## Exercices
(1) Recopiez, dans le texte fourni, le passage qui commence par les mots contenant « La Ferme des » et se termine par « en être informé. ».
(2) D'après le texte fourni, dans quel numéro de quel magazine l'adaptation abrégée a-t-elle été publiée ?

La Ferme des Monts mise en relief

NOTE : Voici la version intégrale d’un texte dont une adaptation abrégée a été fièrement publiée dans le troisième numéro du magazine Growers & Co intitulé “Un mouvement régénérateur”. À noter qu’une série d’entrevues audio inédites avec Marc et Louise accompagnent ce texte. Abonnez-vous gratuitement au site web de l’Odyssée Bio de Gigi pour en être informé.

## Entrées extraites
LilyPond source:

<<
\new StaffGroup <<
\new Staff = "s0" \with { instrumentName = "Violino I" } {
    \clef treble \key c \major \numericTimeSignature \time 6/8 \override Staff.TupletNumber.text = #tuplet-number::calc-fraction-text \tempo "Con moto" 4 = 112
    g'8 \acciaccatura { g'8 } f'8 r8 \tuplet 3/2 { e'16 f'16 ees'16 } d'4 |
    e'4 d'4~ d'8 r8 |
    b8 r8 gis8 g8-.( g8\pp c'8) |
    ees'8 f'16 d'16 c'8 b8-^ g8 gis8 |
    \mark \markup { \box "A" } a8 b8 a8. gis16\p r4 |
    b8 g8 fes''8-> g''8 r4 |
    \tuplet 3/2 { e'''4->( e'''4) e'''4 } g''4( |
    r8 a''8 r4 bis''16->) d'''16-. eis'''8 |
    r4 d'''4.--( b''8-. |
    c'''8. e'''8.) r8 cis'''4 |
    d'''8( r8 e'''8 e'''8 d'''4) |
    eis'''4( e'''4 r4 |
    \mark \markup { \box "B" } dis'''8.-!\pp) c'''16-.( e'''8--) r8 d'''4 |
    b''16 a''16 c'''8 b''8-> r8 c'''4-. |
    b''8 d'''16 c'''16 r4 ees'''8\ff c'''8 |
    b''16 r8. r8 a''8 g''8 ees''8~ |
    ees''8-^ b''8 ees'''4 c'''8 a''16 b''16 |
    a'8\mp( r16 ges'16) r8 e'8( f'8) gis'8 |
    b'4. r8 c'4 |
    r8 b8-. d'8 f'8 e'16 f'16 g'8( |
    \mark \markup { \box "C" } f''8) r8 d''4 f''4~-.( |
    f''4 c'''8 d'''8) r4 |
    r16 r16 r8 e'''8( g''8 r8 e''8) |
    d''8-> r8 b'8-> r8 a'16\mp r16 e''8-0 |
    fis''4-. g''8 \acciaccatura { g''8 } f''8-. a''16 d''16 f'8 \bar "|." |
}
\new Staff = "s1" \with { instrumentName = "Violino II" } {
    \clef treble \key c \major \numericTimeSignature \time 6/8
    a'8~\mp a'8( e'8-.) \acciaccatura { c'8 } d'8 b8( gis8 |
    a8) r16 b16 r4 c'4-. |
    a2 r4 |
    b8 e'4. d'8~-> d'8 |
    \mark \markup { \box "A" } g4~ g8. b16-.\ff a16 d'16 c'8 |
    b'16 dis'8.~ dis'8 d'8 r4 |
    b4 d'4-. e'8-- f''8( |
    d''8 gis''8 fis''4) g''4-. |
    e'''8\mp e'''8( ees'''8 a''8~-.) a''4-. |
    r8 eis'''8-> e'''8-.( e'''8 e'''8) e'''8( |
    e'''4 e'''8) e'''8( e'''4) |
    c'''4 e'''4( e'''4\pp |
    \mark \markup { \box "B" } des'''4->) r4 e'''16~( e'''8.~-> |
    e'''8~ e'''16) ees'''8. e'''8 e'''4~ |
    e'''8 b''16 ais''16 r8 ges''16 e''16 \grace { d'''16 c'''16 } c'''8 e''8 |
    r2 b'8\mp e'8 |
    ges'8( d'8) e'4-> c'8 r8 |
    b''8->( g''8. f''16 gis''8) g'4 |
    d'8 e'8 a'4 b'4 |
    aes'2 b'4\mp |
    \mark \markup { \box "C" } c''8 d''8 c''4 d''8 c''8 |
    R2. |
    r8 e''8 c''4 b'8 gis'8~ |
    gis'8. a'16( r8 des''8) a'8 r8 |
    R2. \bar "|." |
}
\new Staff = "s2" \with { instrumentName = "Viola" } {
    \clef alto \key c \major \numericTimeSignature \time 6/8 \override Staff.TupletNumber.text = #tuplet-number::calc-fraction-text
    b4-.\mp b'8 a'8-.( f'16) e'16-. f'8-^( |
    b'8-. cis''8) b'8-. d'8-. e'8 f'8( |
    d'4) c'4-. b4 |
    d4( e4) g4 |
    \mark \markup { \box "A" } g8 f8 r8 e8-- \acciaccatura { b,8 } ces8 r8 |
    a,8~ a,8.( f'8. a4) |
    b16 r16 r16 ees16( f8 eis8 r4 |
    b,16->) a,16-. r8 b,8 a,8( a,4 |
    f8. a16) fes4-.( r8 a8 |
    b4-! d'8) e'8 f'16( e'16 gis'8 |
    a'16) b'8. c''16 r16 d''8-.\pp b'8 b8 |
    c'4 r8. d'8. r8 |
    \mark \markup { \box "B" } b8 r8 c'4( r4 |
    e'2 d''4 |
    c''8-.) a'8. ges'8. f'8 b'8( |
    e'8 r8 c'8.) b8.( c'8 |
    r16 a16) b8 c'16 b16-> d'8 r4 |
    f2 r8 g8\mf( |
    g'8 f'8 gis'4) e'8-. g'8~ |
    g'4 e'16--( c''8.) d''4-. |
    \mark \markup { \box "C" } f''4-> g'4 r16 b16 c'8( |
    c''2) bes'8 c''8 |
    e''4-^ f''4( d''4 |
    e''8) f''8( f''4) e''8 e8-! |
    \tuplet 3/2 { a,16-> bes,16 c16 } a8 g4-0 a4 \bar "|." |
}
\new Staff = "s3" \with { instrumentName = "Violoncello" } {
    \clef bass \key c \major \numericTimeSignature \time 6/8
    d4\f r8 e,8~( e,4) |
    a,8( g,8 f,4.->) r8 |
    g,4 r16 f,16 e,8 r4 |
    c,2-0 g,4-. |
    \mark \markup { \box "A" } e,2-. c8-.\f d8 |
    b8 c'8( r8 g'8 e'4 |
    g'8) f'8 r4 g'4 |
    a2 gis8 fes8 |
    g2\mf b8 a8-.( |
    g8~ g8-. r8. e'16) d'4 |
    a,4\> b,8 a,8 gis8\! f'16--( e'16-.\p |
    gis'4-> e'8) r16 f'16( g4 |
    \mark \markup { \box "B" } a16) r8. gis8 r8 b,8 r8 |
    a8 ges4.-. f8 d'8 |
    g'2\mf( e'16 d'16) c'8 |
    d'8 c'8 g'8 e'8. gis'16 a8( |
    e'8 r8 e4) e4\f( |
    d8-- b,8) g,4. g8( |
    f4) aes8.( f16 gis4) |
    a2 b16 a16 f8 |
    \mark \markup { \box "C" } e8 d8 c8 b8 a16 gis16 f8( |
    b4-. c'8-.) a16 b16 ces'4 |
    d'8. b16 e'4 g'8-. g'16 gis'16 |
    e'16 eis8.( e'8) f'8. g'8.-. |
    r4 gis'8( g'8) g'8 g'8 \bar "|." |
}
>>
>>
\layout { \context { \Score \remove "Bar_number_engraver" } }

## Corrigés
(1)
La Ferme des Monts mise en relief

NOTE : Voici la version intégrale d’un texte dont une adaptation abrégée a été fièrement publiée dans le troisième numéro du magazine Growers & Co intitulé “Un mouvement régénérateur”. À noter qu’une série d’entrevues audio inédites avec Marc et Louise accompagnent ce texte. Abonnez-vous gratuitement au site web de l’Odyssée Bio de Gigi pour en être informé.

(2) Dans le troisième numéro du magazine Growers & Co, intitulé « Un mouvement régénérateur ».